Data extracted from a collection:
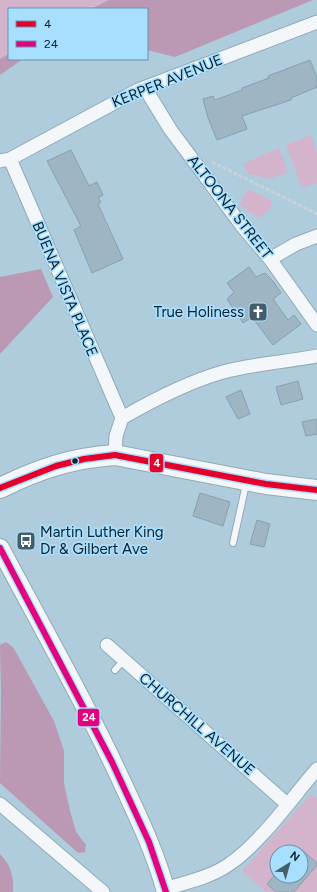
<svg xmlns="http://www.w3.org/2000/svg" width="317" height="892" viewBox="0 0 317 892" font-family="Figtree,sans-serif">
<rect width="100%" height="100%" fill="#afccdd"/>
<path fill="#d4b3cd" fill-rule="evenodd" d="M0,0H109L91,9H9V54L0,59Z
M311,135L317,152V183L302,188L286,145Z
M279,148L288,172L270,179L248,174L243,164Z
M248,189L271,200V208L259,218L239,205Z
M311,794L317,799V892H266L242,871ZM277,852H301V876H277Z"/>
<path fill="#bb98b4" d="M109,0H313L175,57L147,50V9H91Z
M9,54V59H23L0,75V59Z
M41,269L53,297L0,354V277Z
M6,642L13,647L54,721L64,751V783L70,811L76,832L86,845L85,852L78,853L0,783L1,690L0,645Z
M0,854C11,865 14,877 13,892H0Z"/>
<path fill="#9eb6c3" stroke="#889fad" d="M310,60L317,77V87L291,98V100L242,116L247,129L217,140L208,118L203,99L213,96L215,100L242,90V88L269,78L268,76Z
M71,150L89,186L97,182L103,195L98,198L101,202L98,204L123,259L92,273L74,230L81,226L47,161Z
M249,267L256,277L265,273L272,280L281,293L273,299L288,320L294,315L301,324L273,345L252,317L243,323L227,299L234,292L227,283Z
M298,381L303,399L281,405L276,387Z
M241,390L250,414L238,419L226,397Z
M317,419V434L306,436L302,422Z
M200,493L230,502L223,526L193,516Z
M257,520L270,524L264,547L250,544Z
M301,849L317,863V865L294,892H276L267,884L274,876H301Z"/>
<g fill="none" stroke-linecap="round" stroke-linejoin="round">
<defs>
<path id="service" d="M233,543L246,484
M115,670L124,660"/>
<path id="minor" d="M145,88L170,129L242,226L270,259L317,325
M10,159L122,418
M0,161L10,159L138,90L317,22
M270,259L296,244L317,236
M115,455L116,436L122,418C153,400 188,382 223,372C253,364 286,362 317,356
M107,645L287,804
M0,804L103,892
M165,889C186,882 209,878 228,865C260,844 291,799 317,769"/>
<path id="secondary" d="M0,548C43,629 89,709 127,793C142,825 157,858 166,892"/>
<path id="primary" d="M0,488C39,469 71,458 115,455L266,484L317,490"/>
</defs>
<use href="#service" stroke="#92a9b6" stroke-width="8"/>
<use href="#minor" stroke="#92a9b6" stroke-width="15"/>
<use href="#secondary" stroke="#92a9b6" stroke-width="20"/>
<use href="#primary" stroke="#92a9b6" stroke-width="22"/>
<path stroke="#cad4da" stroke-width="2.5" stroke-dasharray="4 2" stroke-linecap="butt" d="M212,162L317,214"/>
<use href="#service" stroke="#f3f7fa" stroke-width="6"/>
<use href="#minor" stroke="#f3f7fa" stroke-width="13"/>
<use href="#secondary" stroke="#f3f7fa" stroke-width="18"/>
<use href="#primary" stroke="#f3f7fa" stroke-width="20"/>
<defs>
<path id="bus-1" d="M0,488L56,466L84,459L115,455L266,484L317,490"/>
<path id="bus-2" d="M0,548L112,762L149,842L166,892"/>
</defs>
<use href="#bus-1" stroke="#a8dfff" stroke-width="9"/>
<use href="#bus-2" stroke="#a8dfff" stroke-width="9"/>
<use href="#bus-1" stroke="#e4002b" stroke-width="6"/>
<use href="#bus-2" stroke="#e5007d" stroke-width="6"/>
</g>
<defs>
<symbol id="church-square" viewBox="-11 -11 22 22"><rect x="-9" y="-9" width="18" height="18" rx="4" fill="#445d6a" stroke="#a8dfff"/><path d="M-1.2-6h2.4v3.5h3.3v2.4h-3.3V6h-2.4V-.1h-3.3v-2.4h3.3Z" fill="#fff"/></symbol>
<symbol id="bus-square" viewBox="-11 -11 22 22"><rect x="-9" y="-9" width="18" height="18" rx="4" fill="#445d6a" stroke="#a8dfff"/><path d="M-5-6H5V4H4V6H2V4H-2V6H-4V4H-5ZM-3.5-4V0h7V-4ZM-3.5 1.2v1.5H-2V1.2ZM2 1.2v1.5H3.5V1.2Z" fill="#fff"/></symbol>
</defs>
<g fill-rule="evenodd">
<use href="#church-square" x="247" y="301" width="22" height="22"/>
<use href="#bus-square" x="15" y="530" width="22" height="22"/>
</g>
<circle fill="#0b212c" stroke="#a8dfff" stroke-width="1.5" cx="75" cy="461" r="3.5"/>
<g text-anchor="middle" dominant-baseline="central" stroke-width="3.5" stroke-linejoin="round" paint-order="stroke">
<g font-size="15" fill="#0b212c" stroke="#a8dfff">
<text transform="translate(167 81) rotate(-22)">KERPER AVENUE</text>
<text transform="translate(230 207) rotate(52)">ALTOONA STREET</text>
<text transform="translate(65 289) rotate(67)">BUENA VISTA PLACE</text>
<text transform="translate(197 724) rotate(41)">CHURCHILL AVENUE</text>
</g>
<g font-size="15" fill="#0b212c" stroke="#a8dfff" text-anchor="end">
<text x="244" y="312">True Holiness</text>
<text x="40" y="532" text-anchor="start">Martin Luther King<tspan x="40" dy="17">Dr &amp; Gilbert Ave</tspan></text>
</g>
</g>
<g stroke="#a8dfff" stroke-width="1.5">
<rect x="149" y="453" width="15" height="20" rx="4" fill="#e4002b"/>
<rect x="77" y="708" width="23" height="19" rx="4" fill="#e5007d"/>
</g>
<g font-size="11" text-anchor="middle" font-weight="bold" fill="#fff">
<text x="157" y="467">4</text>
<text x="89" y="721">24</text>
</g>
<rect x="8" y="8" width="140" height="52" fill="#a8dfff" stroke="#6993ab"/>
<rect x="16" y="21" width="20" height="6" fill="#e4002b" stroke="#6993ab"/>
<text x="44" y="28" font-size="12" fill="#0b212c">4</text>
<rect x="16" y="41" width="20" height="6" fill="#e5007d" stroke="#6993ab"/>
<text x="44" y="48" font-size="12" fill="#0b212c">24</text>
<g transform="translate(289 864) rotate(37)"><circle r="19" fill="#a8dfff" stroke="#6993ab"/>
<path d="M0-3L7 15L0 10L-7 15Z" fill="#445d6a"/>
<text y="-6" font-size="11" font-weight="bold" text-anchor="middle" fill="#0b212c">N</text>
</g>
</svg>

- _EXERCISE DIRECTIONS_: Go through the data above and transcribe it in full, omitting any image.

- _EXERCISE SOLUTION_:
<svg xmlns="http://www.w3.org/2000/svg" width="317" height="892" viewBox="0 0 317 892" font-family="Figtree,sans-serif">
<rect width="100%" height="100%" fill="#afccdd"/>
<path fill="#d4b3cd" fill-rule="evenodd" d="M0,0H109L91,9H9V54L0,59Z
M311,135L317,152V183L302,188L286,145Z
M279,148L288,172L270,179L248,174L243,164Z
M248,189L271,200V208L259,218L239,205Z
M311,794L317,799V892H266L242,871ZM277,852H301V876H277Z"/>
<path fill="#bb98b4" d="M109,0H313L175,57L147,50V9H91Z
M9,54V59H23L0,75V59Z
M41,269L53,297L0,354V277Z
M6,642L13,647L54,721L64,751V783L70,811L76,832L86,845L85,852L78,853L0,783L1,690L0,645Z
M0,854C11,865 14,877 13,892H0Z"/>
<path fill="#9eb6c3" stroke="#889fad" d="M310,60L317,77V87L291,98V100L242,116L247,129L217,140L208,118L203,99L213,96L215,100L242,90V88L269,78L268,76Z
M71,150L89,186L97,182L103,195L98,198L101,202L98,204L123,259L92,273L74,230L81,226L47,161Z
M249,267L256,277L265,273L272,280L281,293L273,299L288,320L294,315L301,324L273,345L252,317L243,323L227,299L234,292L227,283Z
M298,381L303,399L281,405L276,387Z
M241,390L250,414L238,419L226,397Z
M317,419V434L306,436L302,422Z
M200,493L230,502L223,526L193,516Z
M257,520L270,524L264,547L250,544Z
M301,849L317,863V865L294,892H276L267,884L274,876H301Z"/>
<g fill="none" stroke-linecap="round" stroke-linejoin="round">
<defs>
<path id="service" d="M233,543L246,484
M115,670L124,660"/>
<path id="minor" d="M145,88L170,129L242,226L270,259L317,325
M10,159L122,418
M0,161L10,159L138,90L317,22
M270,259L296,244L317,236
M115,455L116,436L122,418C153,400 188,382 223,372C253,364 286,362 317,356
M107,645L287,804
M0,804L103,892
M165,889C186,882 209,878 228,865C260,844 291,799 317,769"/>
<path id="secondary" d="M0,548C43,629 89,709 127,793C142,825 157,858 166,892"/>
<path id="primary" d="M0,488C39,469 71,458 115,455L266,484L317,490"/>
</defs>
<use href="#service" stroke="#92a9b6" stroke-width="8"/>
<use href="#minor" stroke="#92a9b6" stroke-width="15"/>
<use href="#secondary" stroke="#92a9b6" stroke-width="20"/>
<use href="#primary" stroke="#92a9b6" stroke-width="22"/>
<path stroke="#cad4da" stroke-width="2.5" stroke-dasharray="4 2" stroke-linecap="butt" d="M212,162L317,214"/>
<use href="#service" stroke="#f3f7fa" stroke-width="6"/>
<use href="#minor" stroke="#f3f7fa" stroke-width="13"/>
<use href="#secondary" stroke="#f3f7fa" stroke-width="18"/>
<use href="#primary" stroke="#f3f7fa" stroke-width="20"/>
<defs>
<path id="bus-1" d="M0,488L56,466L84,459L115,455L266,484L317,490"/>
<path id="bus-2" d="M0,548L112,762L149,842L166,892"/>
</defs>
<use href="#bus-1" stroke="#a8dfff" stroke-width="9"/>
<use href="#bus-2" stroke="#a8dfff" stroke-width="9"/>
<use href="#bus-1" stroke="#e4002b" stroke-width="6"/>
<use href="#bus-2" stroke="#e5007d" stroke-width="6"/>
</g>
<defs>
<symbol id="church-square" viewBox="-11 -11 22 22"><rect x="-9" y="-9" width="18" height="18" rx="4" fill="#445d6a" stroke="#a8dfff"/><path d="M-1.2-6h2.4v3.5h3.3v2.4h-3.3V6h-2.4V-.1h-3.3v-2.4h3.3Z" fill="#fff"/></symbol>
<symbol id="bus-square" viewBox="-11 -11 22 22"><rect x="-9" y="-9" width="18" height="18" rx="4" fill="#445d6a" stroke="#a8dfff"/><path d="M-5-6H5V4H4V6H2V4H-2V6H-4V4H-5ZM-3.5-4V0h7V-4ZM-3.5 1.2v1.5H-2V1.2ZM2 1.2v1.5H3.5V1.2Z" fill="#fff"/></symbol>
</defs>
<g fill-rule="evenodd">
<use href="#church-square" x="247" y="301" width="22" height="22"/>
<use href="#bus-square" x="15" y="530" width="22" height="22"/>
</g>
<circle fill="#0b212c" stroke="#a8dfff" stroke-width="1.5" cx="75" cy="461" r="3.5"/>
<g text-anchor="middle" dominant-baseline="central" stroke-width="3.5" stroke-linejoin="round" paint-order="stroke">
<g font-size="15" fill="#0b212c" stroke="#a8dfff">
<text transform="translate(167 81) rotate(-22)">KERPER AVENUE</text>
<text transform="translate(230 207) rotate(52)">ALTOONA STREET</text>
<text transform="translate(65 289) rotate(67)">BUENA VISTA PLACE</text>
<text transform="translate(197 724) rotate(41)">CHURCHILL AVENUE</text>
</g>
<g font-size="15" fill="#0b212c" stroke="#a8dfff" text-anchor="end">
<text x="244" y="312">True Holiness</text>
<text x="40" y="532" text-anchor="start">Martin Luther King<tspan x="40" dy="17">Dr &amp; Gilbert Ave</tspan></text>
</g>
</g>
<g stroke="#a8dfff" stroke-width="1.5">
<rect x="149" y="453" width="15" height="20" rx="4" fill="#e4002b"/>
<rect x="77" y="708" width="23" height="19" rx="4" fill="#e5007d"/>
</g>
<g font-size="11" text-anchor="middle" font-weight="bold" fill="#fff">
<text x="157" y="467">4</text>
<text x="89" y="721">24</text>
</g>
<rect x="8" y="8" width="140" height="52" fill="#a8dfff" stroke="#6993ab"/>
<rect x="16" y="21" width="20" height="6" fill="#e4002b" stroke="#6993ab"/>
<text x="44" y="28" font-size="12" fill="#0b212c">4</text>
<rect x="16" y="41" width="20" height="6" fill="#e5007d" stroke="#6993ab"/>
<text x="44" y="48" font-size="12" fill="#0b212c">24</text>
<g transform="translate(289 864) rotate(37)"><circle r="19" fill="#a8dfff" stroke="#6993ab"/>
<path d="M0-3L7 15L0 10L-7 15Z" fill="#445d6a"/>
<text y="-6" font-size="11" font-weight="bold" text-anchor="middle" fill="#0b212c">N</text>
</g>
</svg>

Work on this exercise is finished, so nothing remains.